■ Kutipan Terpilih:
★ ★ ★ ★ ★

Al-Qur’an merupakan pedoman pertama umat Islam dalam menjalankan agamanya. Seluruh ayatnya berstatus qath’i al-wurud yang diyakini eksistensinya sebagai wahyu dari Allah swt. Dengan demikian, autentitas serta orsanilitas Al-Qur’an benar-benar dapat di pertanggung jawabkan. Karena ia merupakan wahyu Allah baik dari segi lafaz maupun dari segi maknanya. Sejak awal hingga akhir turunnya, seluruh ayat Al-Qur’an telah ditulis dan di dokumentasikan oleh para juru tulis wahyu yang ditunjuk oleh rasulullah saw.
Di samping itu seluruh ayat-ayat al-Qur’an dinukilkan atau diriwayatkan secara mutawatir baik secara hafalan maupun tulisan. Dalam pada itu, al-Qur’an sebagai yang dimiliki umat Islam sekarang, ternyata telah mengalami proses sejarah yang cukup unik dalam upaya penulisan dan pembukuannya. Pada masa Nabi Saw., Al-Qur’an belum ditulis dan dibukukan dalam satu mushaf.
Ia baru ditulis pada kepingan-kepingan tulang pelepah-pelepah kurma, dan batu-batu sesuai dengan kondisi peradaban masyarakat waktu itu yang belum mengenal adanya alat tulis menulis seperti kertas. Tetapi, dalam khazanah keilmuan Islam pada saat ini, mulai banyak para cendekiawan yang mulai mempelajari al-Qur’an hingga muncul pertanyaan: “Mungkinkah ada kesalahan juru tulis di dalam Al-Qur’an?”. Untuk lebih lengkapnya, silahkan dibaca penjelasan dibawah ini.

★ ★ ★ ★ ★

■ Tugas yang Dikerjakan:
A: Terjemahkan ke dalam bahasa Inggris kalimat berikut dari kutipan tentang Al-Qur’an: "Al-Qur’an merupakan pedoman pertama umat Islam dalam menjalankan agamanya."
B: Tuliskan ulang bagian kutipan tentang Al-Qur’an yang dimulai dengan "Al-Qur’an merupakan pedoman" dan berlanjut hingga "oleh rasulullah saw.".
C: Menurut kutipan tentang Al-Qur’an, siapa yang menulis dan mendokumentasikan seluruh ayat Al-Qur’an sejak awal hingga akhir turunnya?

■ Bahan yang Disediakan:
★ ★ ★ ★ ★

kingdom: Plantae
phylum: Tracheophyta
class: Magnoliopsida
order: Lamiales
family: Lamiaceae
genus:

★ ★ ★ ★ ★

■ Jawaban Berurutan:
A: The Qur'an is the foremost guide for Muslims in practicing their religion.

B:
Al-Qur’an merupakan pedoman pertama umat Islam dalam menjalankan agamanya. Seluruh ayatnya berstatus qath’i al-wurud yang diyakini eksistensinya sebagai wahyu dari Allah swt. Dengan demikian, autentitas serta orsanilitas Al-Qur’an benar-benar dapat di pertanggung jawabkan. Karena ia merupakan wahyu Allah baik dari segi lafaz maupun dari segi maknanya. Sejak awal hingga akhir turunnya, seluruh ayat Al-Qur’an telah ditulis dan di dokumentasikan oleh para juru tulis wahyu yang ditunjuk oleh rasulullah saw.

C: Para juru tulis wahyu yang ditunjuk oleh Rasulullah saw.